REQUEST | Rewrite everything from the line containing "Rank the series" down to the line containing "Read this box", with "maximum" replaced by "peak" and every other word left as it stands.

DATA TO EXAMINE |
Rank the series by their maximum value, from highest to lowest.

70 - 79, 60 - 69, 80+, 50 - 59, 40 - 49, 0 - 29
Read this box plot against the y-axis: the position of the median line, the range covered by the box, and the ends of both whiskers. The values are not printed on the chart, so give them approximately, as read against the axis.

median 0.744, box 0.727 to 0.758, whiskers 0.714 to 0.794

--

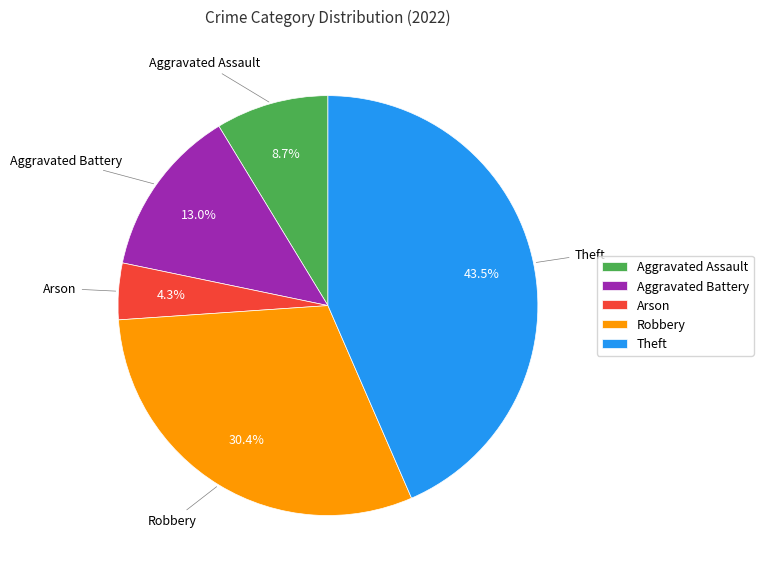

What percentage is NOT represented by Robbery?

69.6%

ANSWER SPACE |
Rank the series by their peak value, from highest to lowest.

70 - 79, 60 - 69, 80+, 50 - 59, 40 - 49, 0 - 29
Read this box plot against the y-axis: the position of the median line, the range covered by the box, and the ends of both whiskers. The values are not printed on the chart, so give them approximately, as read against the axis.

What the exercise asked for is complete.